# What you need to do
Which lines of the listing below contain the word "från"? Filter them out and copy each one.
** Data to examine follows **
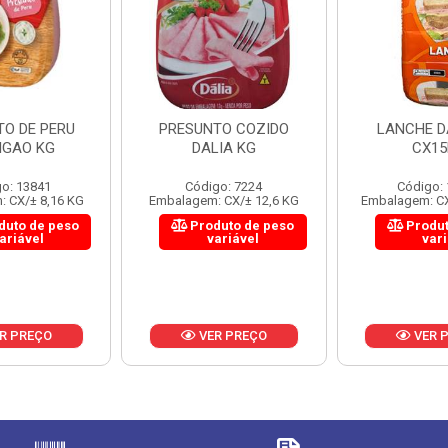
TO DE PERU
PRESUNTO COZIDO
LANCHE DA
IGAO KG
DALIA KG
CX1
o: 13841
Código: 7224
Código:
 CX/± 8,16 KG
Embalagem: CX/± 12,6 KG
Embalagem: CX
duto de peso
Produto de peso
Produt
ariável
variável
var
R PREÇO
VER PREÇO
VER 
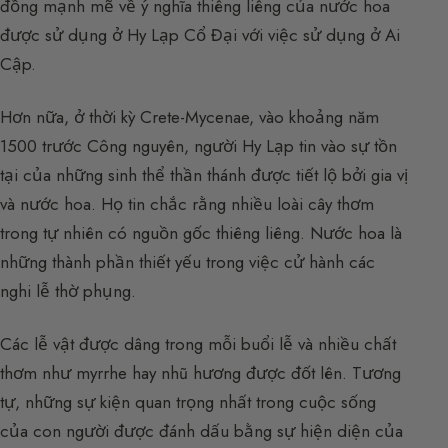
đồng mạnh mẽ về ý nghĩa thiêng liêng của nước hoa
được sử dụng ở Hy Lạp Cổ Đại với việc sử dụng ở Ai
Cập.
Hơn nữa, ở thời kỳ Crete-Mycenae, vào khoảng năm
1500 trước Công nguyên, người Hy Lạp tin vào sự tồn
tại của những sinh thể thần thánh được tiết lộ bởi gia vị
và nước hoa. Họ tin chắc rằng nhiều loài cây thơm
trong tự nhiên có nguồn gốc thiêng liêng. Nước hoa là
những thành phần thiết yếu trong việc cử hành các
nghi lễ thờ phụng.
Các lễ vật được dâng trong mỗi buổi lễ và nhiều chất
thơm như myrrhe hay nhũ hương được đốt lên. Tương
tự, những sự kiện quan trọng nhất trong cuộc sống
của con người được đánh dấu bằng sự hiện diện của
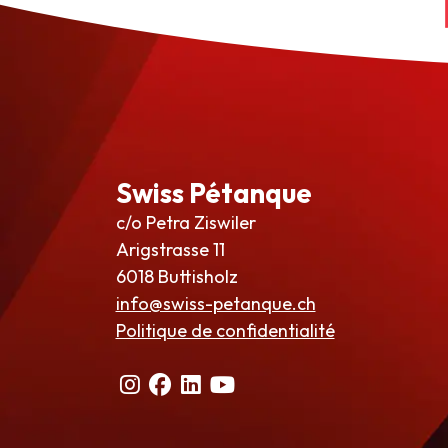
Swiss Pétanque
c/o Petra Ziswiler
Arigstrasse 11
6018 Buttisholz
info@swiss-petanque.ch
Politique de confidentialité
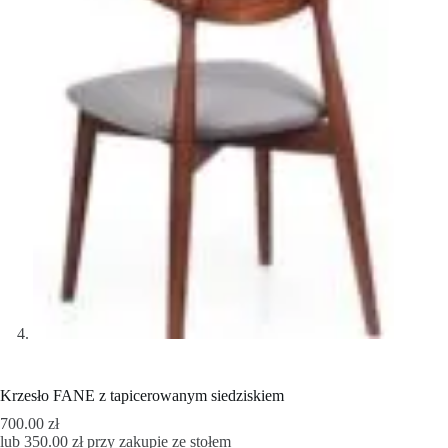
Krzesło FANE z tapicerowanym siedziskiem
700.00
zł
lub
350.00
zł
przy zakupie ze stołem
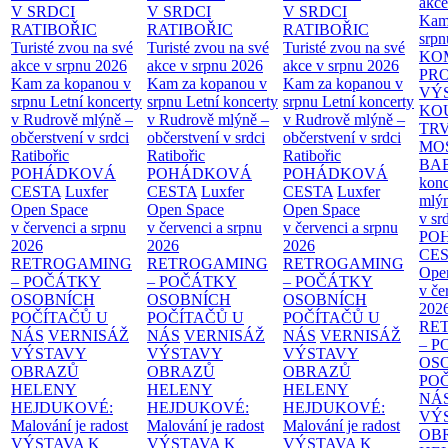
akce
V SRDCI
V SRDCI
V SRDCI
Kam
RATIBOŘIC
RATIBOŘIC
RATIBOŘIC
srpn
Turisté zvou na své
Turisté zvou na své
Turisté zvou na své
KO
akce v srpnu 2026
akce v srpnu 2026
akce v srpnu 2026
PR
Kam za kopanou v
Kam za kopanou v
Kam za kopanou v
VÝ
srpnu
Letní koncerty
srpnu
Letní koncerty
srpnu
Letní koncerty
KO
v Rudrově mlýně –
v Rudrově mlýně –
v Rudrově mlýně –
TR
občerstvení v srdci
občerstvení v srdci
občerstvení v srdci
MO
Ratibořic
Ratibořic
Ratibořic
BA
POHÁDKOVÁ
POHÁDKOVÁ
POHÁDKOVÁ
konc
CESTA
Luxfer
CESTA
Luxfer
CESTA
Luxfer
mlýn
Open Space
Open Space
Open Space
v sr
v červenci a srpnu
v červenci a srpnu
v červenci a srpnu
PO
2026
2026
2026
CE
RETROGAMING
RETROGAMING
RETROGAMING
Ope
– POČÁTKY
– POČÁTKY
– POČÁTKY
v če
OSOBNÍCH
OSOBNÍCH
OSOBNÍCH
202
POČÍTAČŮ U
POČÍTAČŮ U
POČÍTAČŮ U
RE
NÁS
VERNISÁŽ
NÁS
VERNISÁŽ
NÁS
VERNISÁŽ
– 
VÝSTAVY
VÝSTAVY
VÝSTAVY
OS
OBRAZŮ
OBRAZŮ
OBRAZŮ
PO
HELENY
HELENY
HELENY
NÁ
HEJDUKOVÉ:
HEJDUKOVÉ:
HEJDUKOVÉ:
VÝ
Malování je radost
Malování je radost
Malování je radost
OB
VÝSTAVA K
VÝSTAVA K
VÝSTAVA K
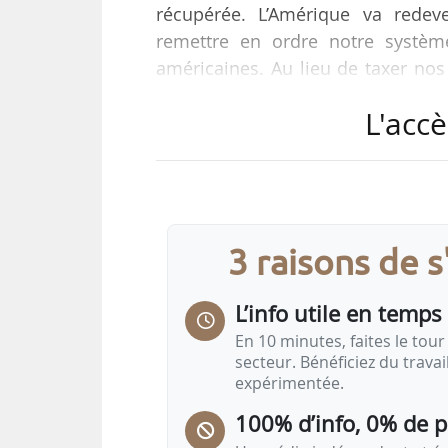
récupérée. L’Amérique va redev
remettre en ordre notre système
américaines. Au lieu de taxer nos
des droits de douane et des taxes
L'accè
cette fin, nous sommes en train 
recueillir tous les droits de dou
Donald Trump, lors de son disco
Washington D.C., le…
3 raisons de 
L’info utile en temps 
En 10 minutes, faites le tour 
secteur. Bénéficiez du trava
expérimentée.
100% d’info, 0% de 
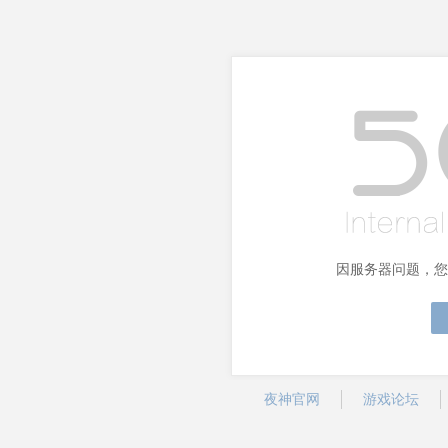
因服务器问题，您
夜神官网
游戏论坛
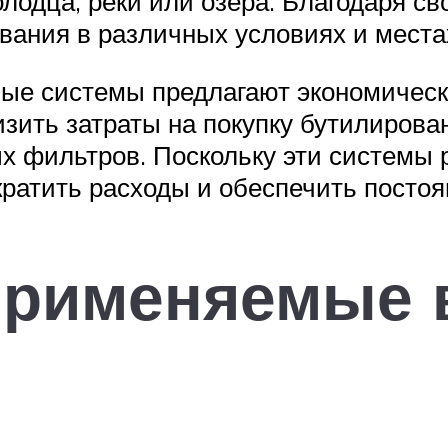
олодца, реки или озера. Благодаря с
вания в различных условиях и места
ные системы предлагают экономичес
изить затраты на покупку бутилирова
х фильтров. Поскольку эти системы 
ратить расходы и обеспечить постоя
применяемые 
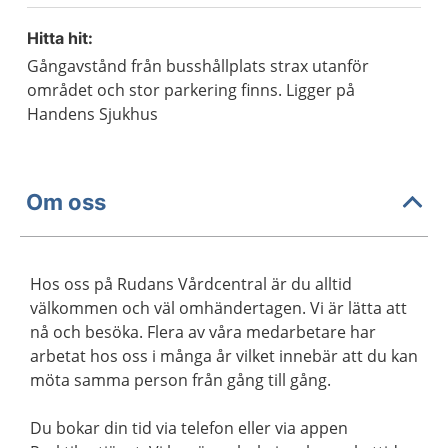
Hitta hit:
Gångavstånd från busshållplats strax utanför
området och stor parkering finns. Ligger på
Handens Sjukhus
Om oss
Hos oss på Rudans Vårdcentral är du alltid
välkommen och väl omhändertagen. Vi är lätta att
nå och besöka. Flera av våra medarbetare har
arbetat hos oss i många år vilket innebär att du kan
möta samma person från gång till gång.
Du bokar din tid via telefon eller via appen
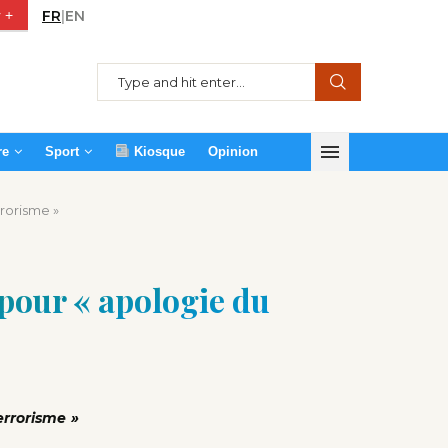
 +
FR
|
EN
re
Sport
Kiosque
Opinion
rorisme »
 pour « apologie du
rrorisme »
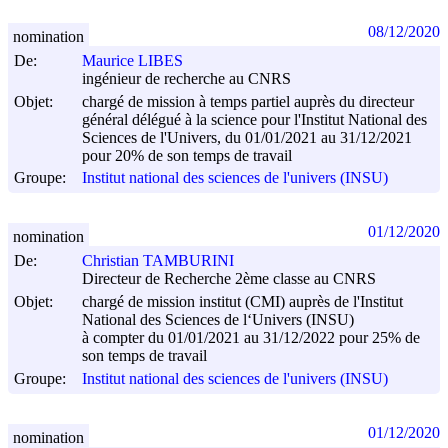
08/12/2020
nomination
De:
Maurice LIBES
ingénieur de recherche au CNRS
Objet:
chargé de mission à temps partiel auprès du directeur
général délégué à la science pour l'Institut National des
Sciences de l'Univers, du 01/01/2021 au 31/12/2021
pour 20% de son temps de travail
Groupe:
Institut national des sciences de l'univers (INSU)
01/12/2020
nomination
De:
Christian TAMBURINI
Directeur de Recherche 2ème classe au CNRS
Objet:
chargé de mission institut (CMI) auprès de l'Institut
National des Sciences de l‘Univers (INSU)
à compter du 01/01/2021 au 31/12/2022 pour 25% de
son temps de travail
Groupe:
Institut national des sciences de l'univers (INSU)
01/12/2020
nomination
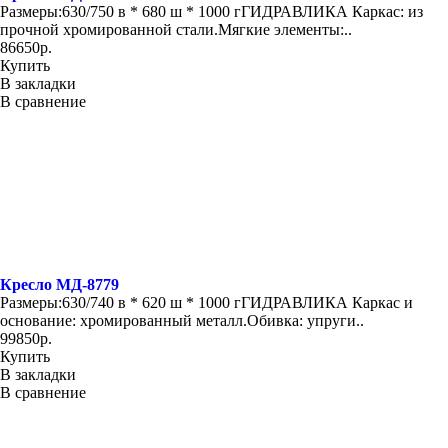
Размеры:630/750 в * 680 ш * 1000 гГИДРАВЛИКА Каркас: из
прочной хромированной стали.Мягкие элементы:..
86650р.
Купить
В закладки
В сравнение
Кресло МД-8779
Размеры:630/740 в * 620 ш * 1000 гГИДРАВЛИКА Каркас и
основание: хромированный металл.Обивка: упруги..
99850р.
Купить
В закладки
В сравнение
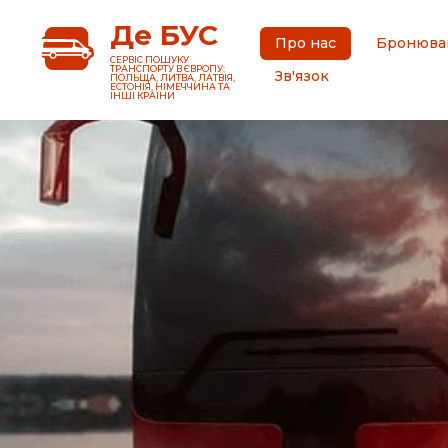
Де БУС
Про нас
Бронюва
CЕРВІС ПОШУКУ
ТРАНСПОРТУ В ЄВРОПУ:
Зв'язок
ПОЛЬЩА, ЛИТВА, ЛАТВІЯ,
ЕСТОНІЯ, НІМЕЧЧИНА ТА
ІНШІ КРАЇНИ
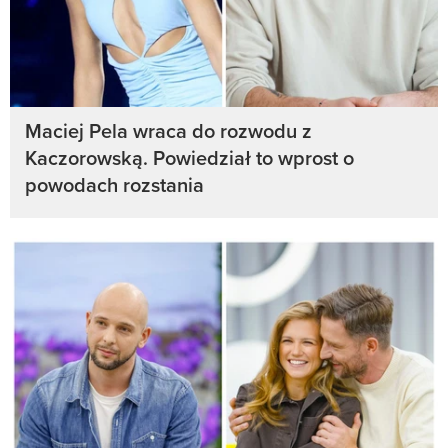
Maciej Pela wraca do rozwodu z
Kaczorowską. Powiedział to wprost o
powodach rozstania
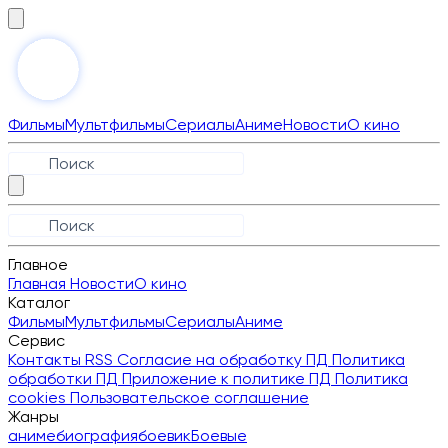
Фильмы
Мультфильмы
Сериалы
Аниме
Новости
О кино
Главное
Главная
Новости
О кино
Каталог
Фильмы
Мультфильмы
Сериалы
Аниме
Сервис
Контакты
RSS
Согласие на обработку ПД
Политика
обработки ПД
Приложение к политике ПД
Политика
cookies
Пользовательское соглашение
Жанры
аниме
биография
боевик
Боевые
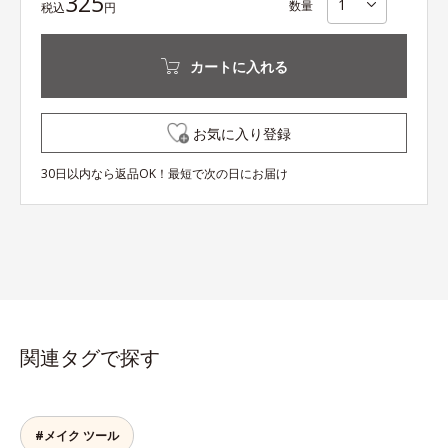
325
数量
税込
円
カートに入れる
お気に入り登録
30日以内なら返品OK！最短で次の日にお届け
関連タグで探す
#メイク ツール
** End of Data to examine **
# Finished task
Gångavstånd från busshållplats strax utanför
möta samma person från gång till gång.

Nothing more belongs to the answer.